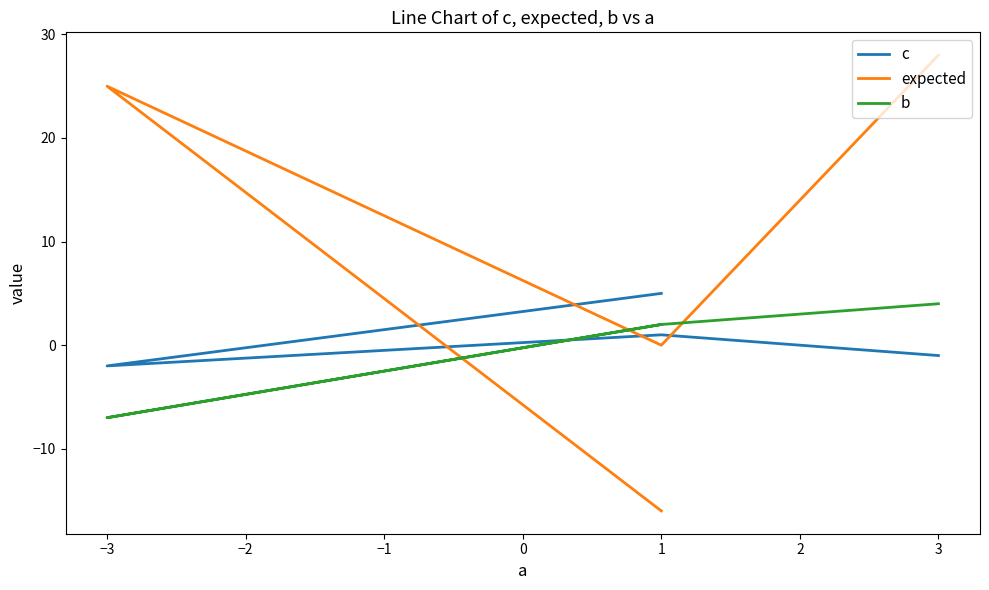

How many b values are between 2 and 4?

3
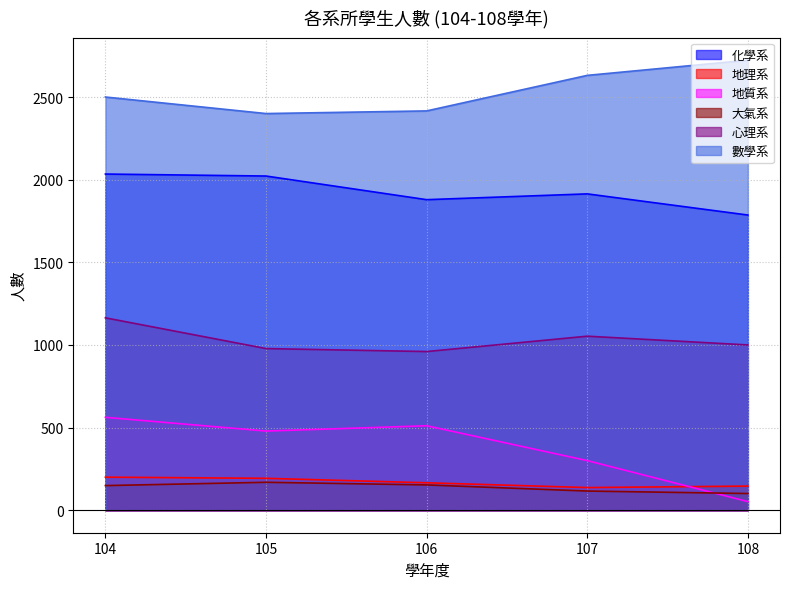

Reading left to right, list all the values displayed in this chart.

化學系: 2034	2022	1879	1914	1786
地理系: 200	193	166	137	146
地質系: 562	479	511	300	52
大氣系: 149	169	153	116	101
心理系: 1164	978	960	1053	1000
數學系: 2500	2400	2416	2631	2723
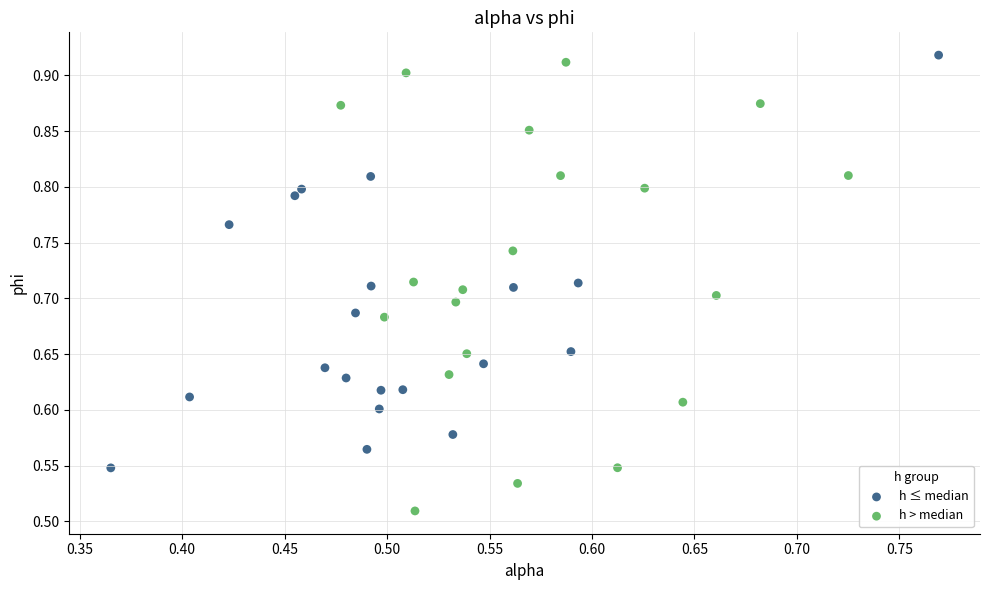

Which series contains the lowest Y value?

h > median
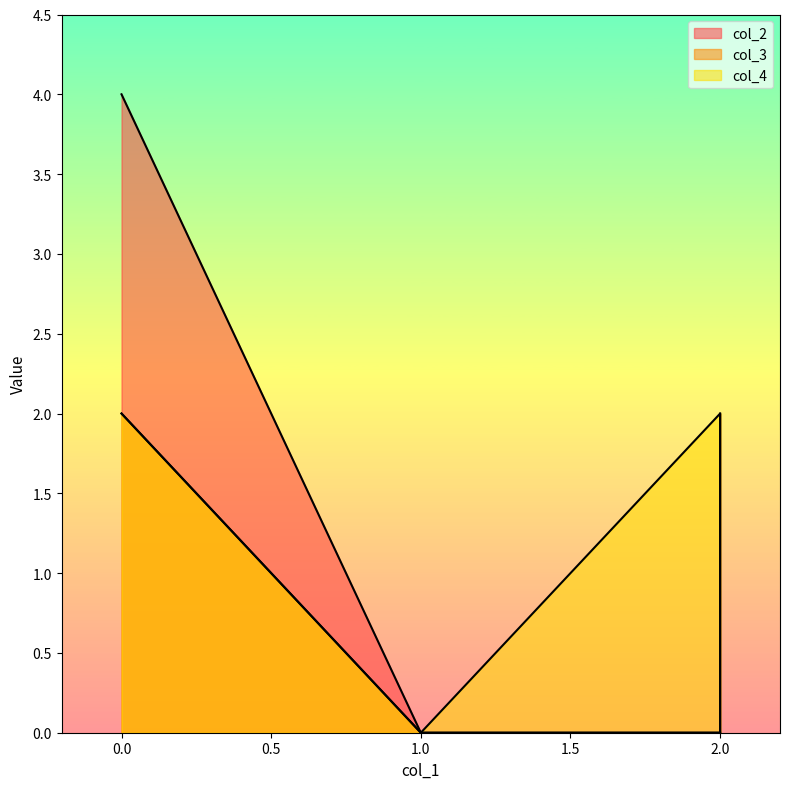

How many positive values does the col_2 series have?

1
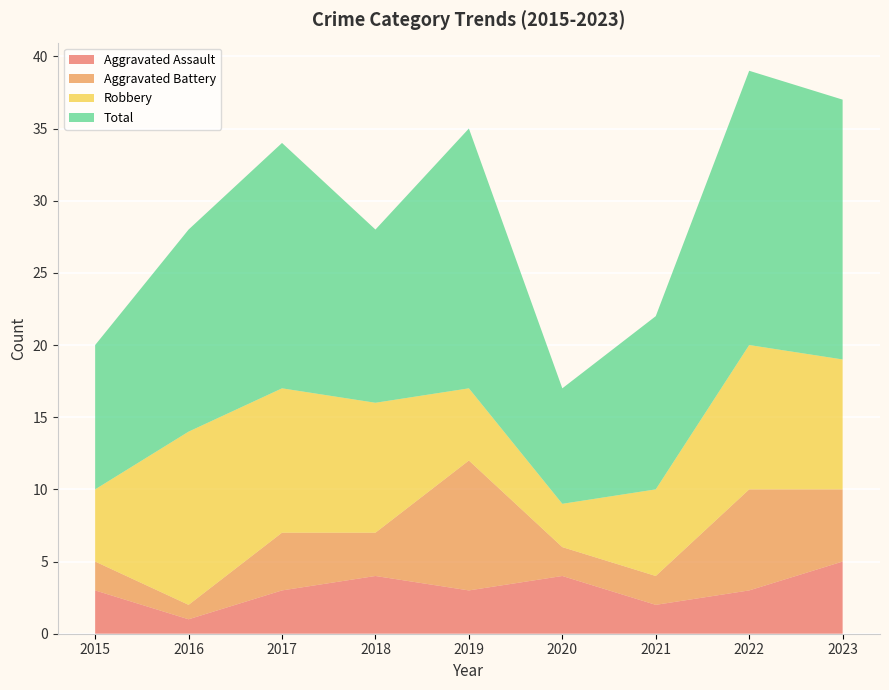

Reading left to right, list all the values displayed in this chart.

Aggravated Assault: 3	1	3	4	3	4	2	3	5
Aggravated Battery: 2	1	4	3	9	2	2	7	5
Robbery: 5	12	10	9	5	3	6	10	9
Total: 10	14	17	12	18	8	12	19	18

━━━━━━━━━━━━━━━━

▶ Instructions for the task
Count the lines in the records above that contain the string "values", matching case exactly, and give only the number.

▶ Answer to this task
4